Close to my soul, and yet so far away.
I'm going to go back there someday.
Sun rises, night falls, sometimes the sky calls.
Is that a song there, and do I belong there?
I've never been there, but I know the way.
I'm going to go back there someday.
Come and go with me, it's more fun to share,
We'll both be completely at home in midair.
We're flyin', not walkin', on featherless wings.
We can hold onto love like invisible strings.
There's not a word yet for old friends who've just met.
Part heaven, part space, or have I found my place?
You can just visit, but I plan to stay.
I'm going to go back there someday.
I'm going to go back there someday.
Whenever I sell a horse, in addition to the brand inspection required in Colorado, I always write up a bill of sale. In that contract it states that the horse will always have a home at Bit of Honey if it needs a place to go. I don't purchase horses back, but the horse will always have a home here if it needs a place to go. Over the years I've had a few come back, usually because life has gotten in the way and the owner can no longer care for the horse due to human health issues, divorce, financial difficulties, etc.
This is why I'm very particular about the horses I take into the sale program here, because I know that someday that horse may come back.
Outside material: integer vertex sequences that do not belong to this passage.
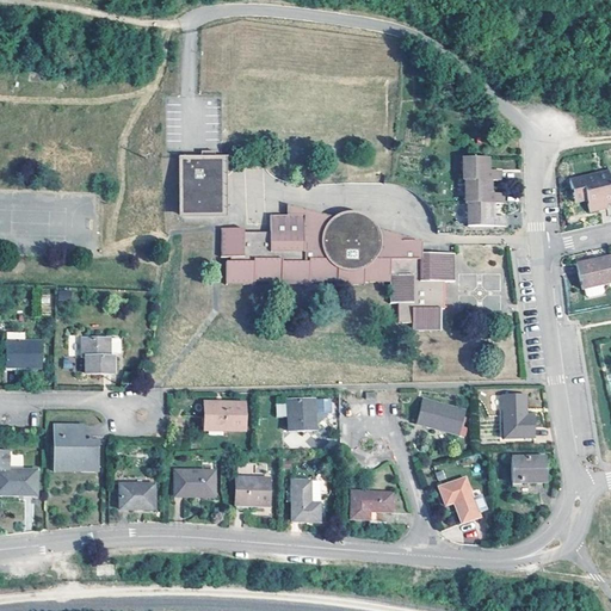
[(178,158),(178,216),(217,217),(217,171),(211,171),(211,159),(211,153),(202,153),(201,158),(178,158)]
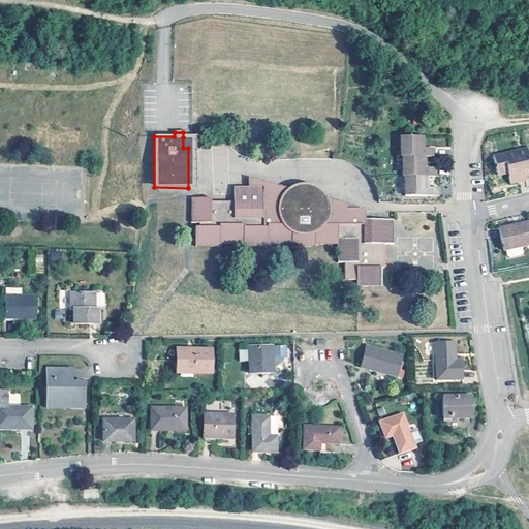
[(422,144),(422,135),(400,135),(399,156),(402,156),(402,176),(404,176),(404,195),(436,196),(436,187),(426,187),(426,184),(426,177),(433,177),(433,167),(423,167),(423,159),(423,156),(431,156),(432,148),(422,147),(422,144)]
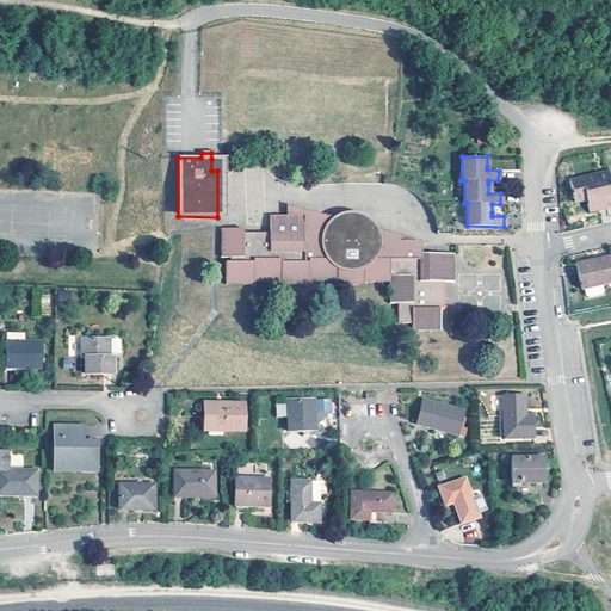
[(221,159),(211,159),(211,171),(217,171),(217,217),(222,217),(223,159),(221,159)]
I guarantee a home even if the horse goes lame, has health problems, for any reason or no reason at all I'll take them back. I also request that the sale contract goes with the horse if it is sold again, so any new owner also understands that horse has the Bit of Honey safety net.
Today I got a phone call from a new owner of a horse I sold six years ago. Thankfully when she was sold again, my contact information went with her. Happily, I'm now also in contact with the new owner and able to help her as she and the mare get to know one another.
A few weeks ago I received an email from a woman who bought a gelding I'd sold a few years ago. His owner had passed away, and the trainer sold the horse to this woman, who then found me by searching for the horse's name and training. I was able to get her copies of the bill of sale, his registration papers, and send her a link to all the horse's blog posts from his time here. Thankfully it sounds like a wonderful home, and she was grateful to get that information from me.
I've also had a couple that I call boomerang horses. They are usually the steady dependable ones, who I've sold and then they come back through no fault of their own. One I sold three or four times, and she happily came back after a few years in each place when the humans had problems and couldn't keep her. Another went to California, and when her owner became truly ill she shipped her back to me once she could no longer care for the horse. Another that comes to mind had a couple owners, but came back each time when the humans had issues.
The horses I have kept here over the years are not just horses, they are my friends and my family. I live with them, care for them, feed them, exercise them, and spend my entire days with them. It means so much to me when a horse I've watched grow up from a weanling or yearling, returns ten or sixteen years later. When that sales contract is honored and it goes with the horse as he moves through his career it gives the horse a safety net, a way to put a bumper in place in case the horse ever needs a home. Hopefully it prevents him going "down the road" or ending up at auction or in a bad situation.
Sometimes it's for training, riding lessons with the new owner, or a new owner just reaching out for information on what the horse learned while he was here. I love to hear how my horses are doing, whether it's been a few months, years, or decades.
And just in case he ever needs a soft place to land, it's always a joyful reunion that means the world to me to have my old friends come back.